### PROBLEM DETAILS
Copy out the line containing "This is a set" and each line after it, through the last one in the material, exactly as written.

══ DATA EXTRACT

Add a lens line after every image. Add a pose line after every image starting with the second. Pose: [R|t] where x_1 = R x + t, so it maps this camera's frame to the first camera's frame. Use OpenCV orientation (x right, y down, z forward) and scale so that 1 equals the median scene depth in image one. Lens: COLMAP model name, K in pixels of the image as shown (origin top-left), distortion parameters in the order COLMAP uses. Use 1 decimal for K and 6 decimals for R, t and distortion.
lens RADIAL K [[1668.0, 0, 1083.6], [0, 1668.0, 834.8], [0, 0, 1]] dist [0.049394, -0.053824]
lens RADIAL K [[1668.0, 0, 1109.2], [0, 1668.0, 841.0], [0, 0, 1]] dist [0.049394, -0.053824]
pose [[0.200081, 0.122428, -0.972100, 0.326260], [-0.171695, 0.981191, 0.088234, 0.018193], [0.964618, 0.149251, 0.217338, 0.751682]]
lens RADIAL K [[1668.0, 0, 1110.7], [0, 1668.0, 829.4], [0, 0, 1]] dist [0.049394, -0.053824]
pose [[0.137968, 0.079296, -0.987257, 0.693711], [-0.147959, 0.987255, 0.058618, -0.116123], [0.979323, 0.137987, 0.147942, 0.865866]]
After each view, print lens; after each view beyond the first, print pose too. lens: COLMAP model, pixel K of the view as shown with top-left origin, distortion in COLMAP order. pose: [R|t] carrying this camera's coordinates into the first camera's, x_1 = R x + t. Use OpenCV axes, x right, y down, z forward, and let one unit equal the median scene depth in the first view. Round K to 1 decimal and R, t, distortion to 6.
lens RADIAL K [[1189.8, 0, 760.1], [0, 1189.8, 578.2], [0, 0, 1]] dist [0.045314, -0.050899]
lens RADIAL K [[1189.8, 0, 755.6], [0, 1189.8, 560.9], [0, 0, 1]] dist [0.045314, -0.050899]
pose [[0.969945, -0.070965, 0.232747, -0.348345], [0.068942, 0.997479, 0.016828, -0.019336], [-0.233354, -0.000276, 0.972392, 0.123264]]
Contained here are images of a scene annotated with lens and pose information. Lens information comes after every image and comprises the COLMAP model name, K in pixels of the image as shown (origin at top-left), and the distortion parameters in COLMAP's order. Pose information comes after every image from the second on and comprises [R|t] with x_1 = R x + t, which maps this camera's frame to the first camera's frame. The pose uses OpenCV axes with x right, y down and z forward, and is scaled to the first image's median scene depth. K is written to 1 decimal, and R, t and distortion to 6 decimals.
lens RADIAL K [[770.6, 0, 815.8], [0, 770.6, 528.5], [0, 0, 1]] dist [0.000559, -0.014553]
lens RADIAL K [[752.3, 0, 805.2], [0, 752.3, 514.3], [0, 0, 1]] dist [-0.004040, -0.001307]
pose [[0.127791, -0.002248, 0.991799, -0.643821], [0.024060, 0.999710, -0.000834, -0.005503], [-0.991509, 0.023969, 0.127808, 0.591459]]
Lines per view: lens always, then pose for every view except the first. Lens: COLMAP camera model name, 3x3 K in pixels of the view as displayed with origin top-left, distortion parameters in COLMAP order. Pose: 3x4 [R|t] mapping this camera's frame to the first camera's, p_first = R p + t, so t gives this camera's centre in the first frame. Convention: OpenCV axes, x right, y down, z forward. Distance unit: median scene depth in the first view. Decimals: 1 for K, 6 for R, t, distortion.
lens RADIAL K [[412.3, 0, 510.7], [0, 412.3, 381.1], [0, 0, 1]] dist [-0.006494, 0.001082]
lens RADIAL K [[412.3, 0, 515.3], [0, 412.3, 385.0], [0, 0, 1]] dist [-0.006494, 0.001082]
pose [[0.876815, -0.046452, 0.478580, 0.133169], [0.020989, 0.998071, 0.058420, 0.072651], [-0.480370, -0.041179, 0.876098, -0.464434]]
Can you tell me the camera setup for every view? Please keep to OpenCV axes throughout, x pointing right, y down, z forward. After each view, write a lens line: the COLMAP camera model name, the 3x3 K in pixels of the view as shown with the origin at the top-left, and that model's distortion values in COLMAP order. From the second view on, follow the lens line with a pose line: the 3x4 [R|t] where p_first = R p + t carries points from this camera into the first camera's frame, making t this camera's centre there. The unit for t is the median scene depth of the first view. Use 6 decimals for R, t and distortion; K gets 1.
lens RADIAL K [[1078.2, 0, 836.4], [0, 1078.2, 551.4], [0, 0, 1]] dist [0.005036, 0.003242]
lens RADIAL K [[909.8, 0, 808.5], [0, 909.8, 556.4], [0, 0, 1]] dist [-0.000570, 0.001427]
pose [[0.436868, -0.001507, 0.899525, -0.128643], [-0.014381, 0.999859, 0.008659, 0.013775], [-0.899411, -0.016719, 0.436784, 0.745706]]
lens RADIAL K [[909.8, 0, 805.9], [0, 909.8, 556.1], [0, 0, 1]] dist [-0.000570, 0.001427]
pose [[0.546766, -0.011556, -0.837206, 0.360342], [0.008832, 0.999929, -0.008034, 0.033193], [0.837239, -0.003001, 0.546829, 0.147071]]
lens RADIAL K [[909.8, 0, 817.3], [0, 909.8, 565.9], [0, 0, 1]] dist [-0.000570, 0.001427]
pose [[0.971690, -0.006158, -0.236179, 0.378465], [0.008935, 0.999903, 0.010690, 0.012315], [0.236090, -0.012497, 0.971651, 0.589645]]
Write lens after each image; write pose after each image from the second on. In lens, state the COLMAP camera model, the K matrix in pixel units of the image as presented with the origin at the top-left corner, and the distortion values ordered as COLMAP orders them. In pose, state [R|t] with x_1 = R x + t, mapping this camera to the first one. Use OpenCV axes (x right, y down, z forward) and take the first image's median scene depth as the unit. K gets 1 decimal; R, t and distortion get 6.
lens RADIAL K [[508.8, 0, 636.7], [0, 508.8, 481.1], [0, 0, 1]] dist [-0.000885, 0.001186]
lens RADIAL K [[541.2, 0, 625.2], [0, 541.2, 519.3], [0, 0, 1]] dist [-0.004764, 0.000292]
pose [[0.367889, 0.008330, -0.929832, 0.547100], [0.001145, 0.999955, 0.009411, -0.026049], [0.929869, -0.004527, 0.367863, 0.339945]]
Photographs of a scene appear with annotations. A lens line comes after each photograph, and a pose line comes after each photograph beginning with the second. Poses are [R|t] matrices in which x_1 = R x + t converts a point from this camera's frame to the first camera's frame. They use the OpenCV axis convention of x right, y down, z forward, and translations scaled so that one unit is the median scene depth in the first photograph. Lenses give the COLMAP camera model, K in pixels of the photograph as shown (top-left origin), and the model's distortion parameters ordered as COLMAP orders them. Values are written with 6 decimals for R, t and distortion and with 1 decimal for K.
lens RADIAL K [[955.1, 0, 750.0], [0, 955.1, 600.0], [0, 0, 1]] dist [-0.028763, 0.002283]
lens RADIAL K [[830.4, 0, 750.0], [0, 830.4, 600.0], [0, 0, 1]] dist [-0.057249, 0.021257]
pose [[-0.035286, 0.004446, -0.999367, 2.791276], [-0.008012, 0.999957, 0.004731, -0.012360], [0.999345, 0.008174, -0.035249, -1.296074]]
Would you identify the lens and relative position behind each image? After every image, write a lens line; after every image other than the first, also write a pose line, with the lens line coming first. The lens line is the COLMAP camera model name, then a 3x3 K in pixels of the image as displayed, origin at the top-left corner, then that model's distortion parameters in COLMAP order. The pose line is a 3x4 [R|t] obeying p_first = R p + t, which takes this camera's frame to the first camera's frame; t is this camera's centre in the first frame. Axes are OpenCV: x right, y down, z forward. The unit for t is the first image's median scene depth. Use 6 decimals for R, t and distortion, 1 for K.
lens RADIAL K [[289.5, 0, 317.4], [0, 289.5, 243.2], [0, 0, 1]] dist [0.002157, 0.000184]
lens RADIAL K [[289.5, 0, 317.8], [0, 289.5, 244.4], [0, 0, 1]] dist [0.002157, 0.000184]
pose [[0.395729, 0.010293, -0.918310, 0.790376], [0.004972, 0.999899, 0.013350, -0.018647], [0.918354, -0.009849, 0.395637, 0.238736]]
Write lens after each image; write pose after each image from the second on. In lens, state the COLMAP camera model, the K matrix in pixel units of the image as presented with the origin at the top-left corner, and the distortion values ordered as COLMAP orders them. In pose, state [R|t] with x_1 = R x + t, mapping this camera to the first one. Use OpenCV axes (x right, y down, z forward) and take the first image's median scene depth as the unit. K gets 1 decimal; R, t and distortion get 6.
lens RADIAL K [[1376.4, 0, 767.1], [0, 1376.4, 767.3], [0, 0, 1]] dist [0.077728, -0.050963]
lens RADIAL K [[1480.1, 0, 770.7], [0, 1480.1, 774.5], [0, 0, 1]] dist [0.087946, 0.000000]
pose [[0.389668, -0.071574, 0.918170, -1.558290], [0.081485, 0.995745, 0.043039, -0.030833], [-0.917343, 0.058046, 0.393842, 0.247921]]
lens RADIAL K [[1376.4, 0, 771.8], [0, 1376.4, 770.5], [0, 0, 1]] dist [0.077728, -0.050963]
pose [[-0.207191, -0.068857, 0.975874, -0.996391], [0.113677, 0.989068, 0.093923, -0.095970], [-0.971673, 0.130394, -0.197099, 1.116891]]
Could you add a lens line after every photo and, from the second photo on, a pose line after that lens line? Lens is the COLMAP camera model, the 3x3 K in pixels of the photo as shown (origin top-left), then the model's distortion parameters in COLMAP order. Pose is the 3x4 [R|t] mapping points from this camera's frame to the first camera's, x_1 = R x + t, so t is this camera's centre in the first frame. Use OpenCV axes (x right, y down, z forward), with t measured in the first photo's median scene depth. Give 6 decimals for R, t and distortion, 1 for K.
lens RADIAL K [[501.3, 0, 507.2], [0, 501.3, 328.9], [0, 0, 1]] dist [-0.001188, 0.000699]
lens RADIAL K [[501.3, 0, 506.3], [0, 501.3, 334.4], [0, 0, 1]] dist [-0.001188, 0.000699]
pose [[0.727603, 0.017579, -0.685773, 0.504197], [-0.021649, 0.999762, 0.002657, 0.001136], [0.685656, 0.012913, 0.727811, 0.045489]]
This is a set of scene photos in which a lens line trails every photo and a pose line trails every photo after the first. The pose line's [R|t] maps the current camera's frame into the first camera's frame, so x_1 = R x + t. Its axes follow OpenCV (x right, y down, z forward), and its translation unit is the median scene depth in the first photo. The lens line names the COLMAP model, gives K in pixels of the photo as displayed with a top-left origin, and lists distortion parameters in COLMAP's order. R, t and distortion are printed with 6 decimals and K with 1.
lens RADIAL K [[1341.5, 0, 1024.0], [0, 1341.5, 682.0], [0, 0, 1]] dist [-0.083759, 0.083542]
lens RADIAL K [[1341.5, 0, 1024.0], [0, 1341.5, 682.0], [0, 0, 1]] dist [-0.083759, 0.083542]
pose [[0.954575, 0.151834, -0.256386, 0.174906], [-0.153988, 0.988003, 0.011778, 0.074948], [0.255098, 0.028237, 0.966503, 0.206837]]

════

### ANSWER FOR THIS EXERCISE
This is a set of scene photos in which a lens line trails every photo and a pose line trails every photo after the first. The pose line's [R|t] maps the current camera's frame into the first camera's frame, so x_1 = R x + t. Its axes follow OpenCV (x right, y down, z forward), and its translation unit is the median scene depth in the first photo. The lens line names the COLMAP model, gives K in pixels of the photo as displayed with a top-left origin, and lists distortion parameters in COLMAP's order. R, t and distortion are printed with 6 decimals and K with 1.
lens RADIAL K [[1341.5, 0, 1024.0], [0, 1341.5, 682.0], [0, 0, 1]] dist [-0.083759, 0.083542]
lens RADIAL K [[1341.5, 0, 1024.0], [0, 1341.5, 682.0], [0, 0, 1]] dist [-0.083759, 0.083542]
pose [[0.954575, 0.151834, -0.256386, 0.174906], [-0.153988, 0.988003, 0.011778, 0.074948], [0.255098, 0.028237, 0.966503, 0.206837]]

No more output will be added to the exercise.